1. Initialize the MCP server: Run npm init @modelcontextprotocol/server and select the TypeScript template. Replace the default tool definitions with the fetch_code_context implementation shown above.
2. Configure retrieval backends: Install bm25 and onnxruntime-node. Point the embedding configuration to a local codet5p-137m model file. Set the fusion parameters to match the configuration template.

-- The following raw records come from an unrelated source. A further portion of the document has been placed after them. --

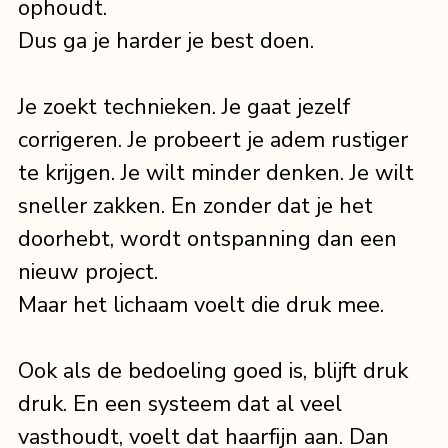
ophoudt.
Dus ga je harder je best doen.
Je zoekt technieken. Je gaat jezelf 
corrigeren. Je probeert je adem rustiger 
te krijgen. Je wilt minder denken. Je wilt 
sneller zakken. En zonder dat je het 
doorhebt, wordt ontspanning dan een 
nieuw project.
Maar het lichaam voelt die druk mee.
Ook als de bedoeling goed is, blijft druk 
druk. En een systeem dat al veel 
vasthoudt, voelt dat haarfijn aan. Dan 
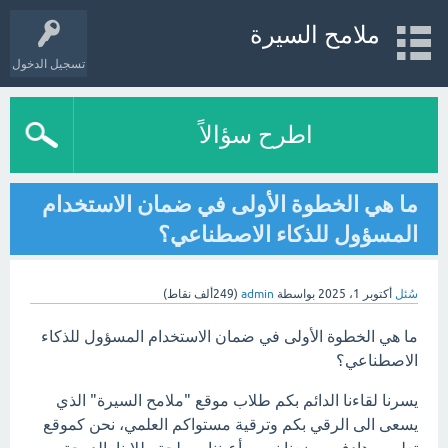
ملامح السيرة
تسجيل الدخول
اطرح سؤالاً
ما هي الخطوة الأولى في ضمان الاستخدام
المسؤول للذكاء الاصطناعي؟
سُئل
أكتوبر 1، 2025
بواسطة
admin
(
249ألف
نقاط)
ما هي الخطوة الأولى في ضمان الاستخدام المسؤول للذكاء
الاصطناعي؟
يسرنا لقاءنا الدائم بكم طلاب موقع "ملامح السيرة" الذي
يسعى الى الرقي بكم وترقية مستواكم العلمي، نحن كموقع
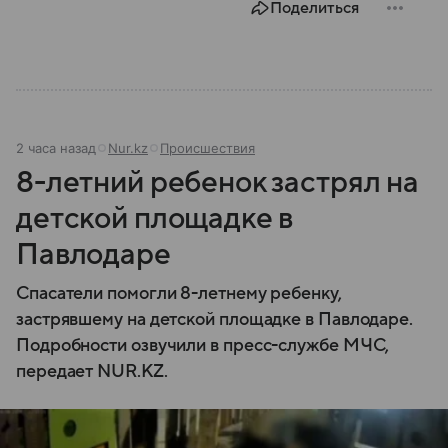
Поделиться
2 часа назад
Nur.kz
Происшествия
8-летний ребенок застрял на
детской площадке в
Павлодаре
Спасатели помогли 8-летнему ребенку,
застрявшему на детской площадке в Павлодаре.
Подробности озвучили в пресс-службе МЧС,
передает NUR.KZ.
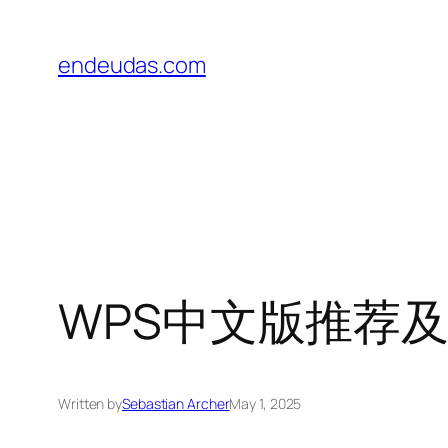
Skip
to
endeudas.com
content
WPS中文版推荐
Written by
Sebastian Archer
May 1, 2025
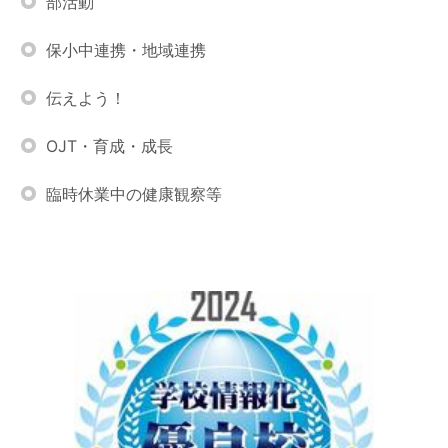
部活動
保小中連携・地域連携
伝えよう！
OJT・育成・成長
臨時休業中の健康観察等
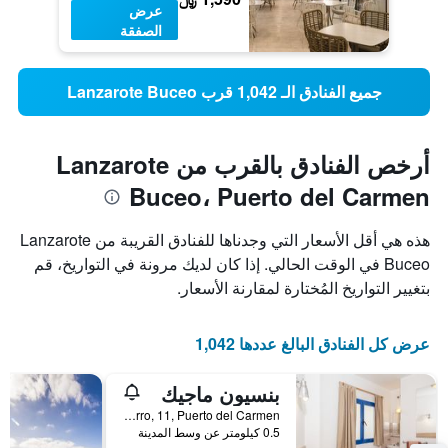
عرض
الصفقة
جميع الفنادق الـ 1,042 قرب Lanzarote Buceo
أرخص الفنادق بالقرب من Lanzarote
Buceo، Puerto del Carmen
هذه هي أقل الأسعار التي وجدناها للفنادق القريبة من Lanzarote
Buceo في الوقت الحالي. إذا كان لديك مرونة في التواريخ، قم
بتغيير التواريخ المُختارة لمقارنة الأسعار.
عرض كل الفنادق البالغ عددها 1,042
بنسيون ماجيك
Hierro, 11, Puerto del Carmen, لنزاروته, أسبانيا
0.5 كيلومتر عن وسط المدينة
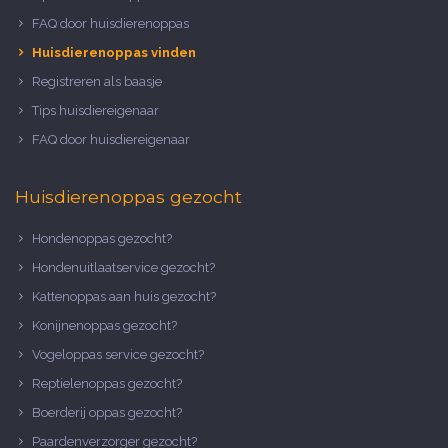
FAQ door huisdierenoppas
Huisdierenoppas vinden
Registreren als baasje
Tips huisdiereigenaar
FAQ door huisdiereigenaar
Huisdierenoppas gezocht
Hondenoppas gezocht?
Hondenuitlaatservice gezocht?
Kattenoppas aan huis gezocht?
Konijnenoppas gezocht?
Vogeloppas service gezocht?
Reptielenoppas gezocht?
Boerderij oppas gezocht?
Paardenverzorger gezocht?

3. Index your codebase: Execute the indexing script against your target repository. Verify that tree-sitter parsers are installed for your primary languages. Confirm average indexing time remains under 300ms per repository.
4. Connect to your agent: Update your AI coding client (Claude, Cursor, or custom ReAct loop) to point to the MCP server's stdio transport. Run a test query and verify that responses contain complete symbols, respect token limits, and log metadata correctly.
5. Monitor and iterate: Track token consumption per session using the built-in accounting middleware. Adjust confidence_threshold and max_tokens_per_call based on trace analysis. Deploy to staging and validate against production-scale repositories before full rollout.